Они ехали около двух часов. Мишка болтал, не переставая, изредка задавал короткие вопросы попутчику, выслушивал их явно вполуха и тут же продолжал рассказывать о собственных делах. Женька, сказавший лишь, что присматривает дом для намеренной туда переселиться семьи, сам узнал о парне все. Тот был из Твери, то есть, Калинина, детдомовец, сразу после школы призван в армию, успел повоевать год, в том числе и в этих местах. Так что, когда в новую советскую область стали вербовать переселенцев, раздумывал недолго. Ему что Калинин, что Калининград — все было едино, а в Восточной Пруссии понравилось еще во время войны. Тем более, в Калинине он жил в общажной комнате на десять человек, а здесь можно было заселяться в любой брошенный дом. Теперь работал шофером в «Красном пути» и, в целом, жизнью был доволен.

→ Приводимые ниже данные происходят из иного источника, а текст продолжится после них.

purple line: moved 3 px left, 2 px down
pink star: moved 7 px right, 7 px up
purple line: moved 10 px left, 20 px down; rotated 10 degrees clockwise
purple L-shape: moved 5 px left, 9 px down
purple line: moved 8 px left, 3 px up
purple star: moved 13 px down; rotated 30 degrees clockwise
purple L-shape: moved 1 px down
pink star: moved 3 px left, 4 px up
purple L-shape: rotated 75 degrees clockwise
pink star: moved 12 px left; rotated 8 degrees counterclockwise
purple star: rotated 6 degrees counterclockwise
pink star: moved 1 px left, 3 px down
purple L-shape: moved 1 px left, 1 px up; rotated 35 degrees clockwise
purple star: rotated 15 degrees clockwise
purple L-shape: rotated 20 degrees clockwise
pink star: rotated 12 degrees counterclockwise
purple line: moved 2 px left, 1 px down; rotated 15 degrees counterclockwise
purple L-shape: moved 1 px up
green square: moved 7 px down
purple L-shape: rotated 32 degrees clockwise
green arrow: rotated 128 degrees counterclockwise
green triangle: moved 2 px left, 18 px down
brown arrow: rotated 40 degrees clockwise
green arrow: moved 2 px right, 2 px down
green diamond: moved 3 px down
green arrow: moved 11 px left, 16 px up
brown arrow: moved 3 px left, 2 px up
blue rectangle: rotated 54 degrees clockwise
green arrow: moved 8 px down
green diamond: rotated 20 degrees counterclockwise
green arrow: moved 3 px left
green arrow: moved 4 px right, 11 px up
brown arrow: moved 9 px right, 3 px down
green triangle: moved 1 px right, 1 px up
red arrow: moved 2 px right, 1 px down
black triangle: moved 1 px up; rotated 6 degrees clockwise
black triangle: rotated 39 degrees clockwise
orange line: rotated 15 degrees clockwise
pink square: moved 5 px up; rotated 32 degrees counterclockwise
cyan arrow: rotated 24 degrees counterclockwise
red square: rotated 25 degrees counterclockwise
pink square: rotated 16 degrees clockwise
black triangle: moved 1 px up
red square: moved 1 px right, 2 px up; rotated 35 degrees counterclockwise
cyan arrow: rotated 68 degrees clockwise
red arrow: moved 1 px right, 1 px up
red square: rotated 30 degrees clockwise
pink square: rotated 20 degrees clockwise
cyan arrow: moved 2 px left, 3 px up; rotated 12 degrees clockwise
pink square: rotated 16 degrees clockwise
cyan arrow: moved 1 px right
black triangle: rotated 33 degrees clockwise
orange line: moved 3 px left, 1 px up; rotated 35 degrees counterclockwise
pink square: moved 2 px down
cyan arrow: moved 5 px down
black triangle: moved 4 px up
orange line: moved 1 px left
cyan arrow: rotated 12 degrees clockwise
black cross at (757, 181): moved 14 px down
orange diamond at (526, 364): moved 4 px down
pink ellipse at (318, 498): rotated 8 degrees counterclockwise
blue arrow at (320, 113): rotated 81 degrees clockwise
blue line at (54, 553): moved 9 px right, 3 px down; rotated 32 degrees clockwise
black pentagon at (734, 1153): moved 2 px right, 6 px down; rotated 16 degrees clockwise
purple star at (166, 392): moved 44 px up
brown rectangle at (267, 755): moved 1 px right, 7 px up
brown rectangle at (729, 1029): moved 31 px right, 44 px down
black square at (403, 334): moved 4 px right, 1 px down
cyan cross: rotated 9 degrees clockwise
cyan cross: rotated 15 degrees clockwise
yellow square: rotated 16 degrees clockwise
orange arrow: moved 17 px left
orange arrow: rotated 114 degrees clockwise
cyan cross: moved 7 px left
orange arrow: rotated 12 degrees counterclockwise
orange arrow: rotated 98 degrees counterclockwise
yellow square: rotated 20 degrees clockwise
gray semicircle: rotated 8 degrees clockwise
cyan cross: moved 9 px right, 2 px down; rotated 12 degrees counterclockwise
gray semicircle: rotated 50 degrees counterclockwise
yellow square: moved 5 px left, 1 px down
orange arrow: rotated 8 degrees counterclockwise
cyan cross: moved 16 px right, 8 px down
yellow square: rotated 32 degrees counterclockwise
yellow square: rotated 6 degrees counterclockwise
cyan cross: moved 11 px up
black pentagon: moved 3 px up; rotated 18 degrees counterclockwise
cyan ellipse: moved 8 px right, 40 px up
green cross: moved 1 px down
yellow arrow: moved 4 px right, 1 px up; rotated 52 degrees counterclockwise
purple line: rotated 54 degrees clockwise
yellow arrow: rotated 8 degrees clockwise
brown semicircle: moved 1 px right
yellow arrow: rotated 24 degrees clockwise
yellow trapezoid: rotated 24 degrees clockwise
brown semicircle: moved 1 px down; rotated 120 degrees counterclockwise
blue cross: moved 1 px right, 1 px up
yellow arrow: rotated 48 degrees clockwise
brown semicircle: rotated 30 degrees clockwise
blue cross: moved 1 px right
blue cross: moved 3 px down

Вообще, как заметил Женька, главной чертой его нового знакомого был прямо-таки брызжущий оптимизм, уверенность, что рано или поздно все будет хорошо и даже отлично. Однако на Евгения дома с сорванной черепицей, которые он помнил чистыми и аккуратными, измождённые люди в деревнях, вереницы наглых крыс, сигающих через дорогу среди бела дня, произвели довольно унылое впечатление.
Впрочем, все это тоже сразу же отбрасывалось на периферию сознания, как не соответствующее его главной цели.
Превращение аккуратной немецкой деревни в захудалое советское хозяйство его тоже не впечатлило. Да, он не видел особого зла от здешних обитателей, но для него они всегда оставались врагами. И то, что сейчас вместо степенных deutschebauern* по плохо прибранным деревенским улочкам сновали убогого вида советские колхозники и пространство оглашалось русским матом, Женьку печалило очень мало.